Philip Klein and John McCormack have chimed in with their take on the relative or overstated importance of "executive experience" in a presidential candidate. At issue for both men, as it is for me, is whether Rep. Paul Ryan should run for president. (Also at issue, of course, is whether Michele Bachmann is a viable and creditable presidential candidate. I say: she absolutely is.)
McCormack seems to agrees with my contention that "judgment and ideology are far more important than ‘executive experience.'"
One of a president's most important jobs, he writes,
is to enact good policies. That requires intelligence, sound judgment and principles, the ability to persuade, courage, and character. Real leadership, as opposed to executive experience, is what matters.
One needn't sign bills into law as a governor to be a leader. After all, one-term former congressman and failed Senate candidate Abraham Lincoln did not have any executive experience when he was nominated in 1860. But he did lead on the most pressing issue of the day by proving in the Lincoln-Douglas debates to be the most persuasive opponent of the expansion of slavery.

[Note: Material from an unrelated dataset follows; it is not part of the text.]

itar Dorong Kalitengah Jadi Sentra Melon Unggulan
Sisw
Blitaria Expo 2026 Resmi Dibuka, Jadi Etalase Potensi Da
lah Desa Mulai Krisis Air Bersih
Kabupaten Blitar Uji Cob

I'm not putting Ryan on the same pedestal as our nation's finest president, but Lincoln clearly shows that one doesn't need to be a CEO or a governor to be a good president. Jimmy Carter, Ronald Reagan, Bill Clinton, and George W. Bush were all governors.

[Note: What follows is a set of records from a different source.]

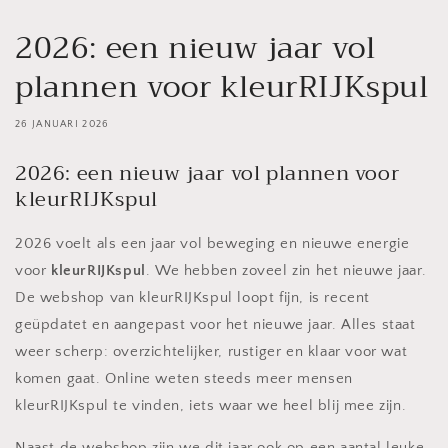
2026: een nieuw jaar vol
plannen voor kleurRIJKspul
26 JANUARI 2026
2026: een nieuw jaar vol plannen voor
kleurRIJKspul
2026 voelt als een jaar vol beweging en nieuwe energie
voor
kleurRIJKspul
. We hebben zoveel zin het nieuwe jaar.
De webshop van kleurRIJKspul loopt fijn, is recent
geüpdatet en aangepast voor het nieuwe jaar. Alles staat
weer scherp: overzichtelijker, rustiger en klaar voor wat
komen gaat. Online weten steeds meer mensen
kleurRIJKspul te vinden, iets waar we heel blij mee zijn.
Naast de webshop zijn we dit jaar ook op een aantal leuke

And yet all four were very different presidents. The reason Carter was the worst isn't because he didn't have as much experience as the others. It's because he was the most liberal.
Klein disagrees, but really doesn't offer, I think, a very compelling reason why. He says that the federal government has gotten a lot bigger and more complex, which is true, but so what? That's hardly prima facie evidence that a president requires "executive experience."
Instead, what it means, I think, is that a president today has a lot more critical appointments to make. He has to appoint talented and capable executive officers who can well manage the federal behemoth and rein in the bureaucracy.
This, unfortunately, is where George W. Bush seemed to fall short. He appointed, for instance, Michael D. Brown as head of the Federal Emergency Management Agency (FEMA). Yet Brown seemed ill prepared for this job and out of his depth. And so, when Hurricane Katrina struck, the result was a bureaucratic disaster compounded on top of a natural disaster.
Phil does offer up a more compelling political rationale for "executive experience" in a presidential candidate. "The way you defeat incumbents," he argues,
is not merely by going after their policies, but by making the case that they are incompetent. The incompetence argument is one that appeals to voters who may disagree with you ideologically. It's how Rudy Giuliani defeated David Dinkins as mayor in the liberal New York City and how Ronald Reagan beat Jimmy Carter.
To take back the White House in 2012, Republicans will have to win over independents who voted for Obama over John McCain. An important part of the anti-Obama message will be: "You took a chance last time on somebody young and inexperienced, and it turns out he's completely out of his depth." It's much easier to make that argument with a candidate who has executive experience.
Phil may be right about this; but if so, that's only because too many analysts have hoodwinked the American people into misunderstanding the nature of the presidency. Again, "the president is as much an administrator and delegator as he is an executive."
Phil acknowledges McCormack's point that "there are a number of governors who have been bad presidents." However, Phil adds, "there's no doubt that in Reagan's case, for instance, the experience of having managed a large state, grappled with the legislature, dealt with crises, and overcome mistakes, was a huge asset once he became president."
Again, executive experience is always helpful; I certainly wouldn't discount it. But Phil doesn't fully explain how, exactly, Reagan's "executive experience" was crucial to his success as president. Instead, he assumes that which he wants to believe for political reasons.
The truth is that a good presidential candidate, and a good president, need not have executive experience. What they do require is good life and professional experience to help inform their judgment and public policies. And, on that score, both Michele Bachmann and Paul Ryan are eminently well qualified.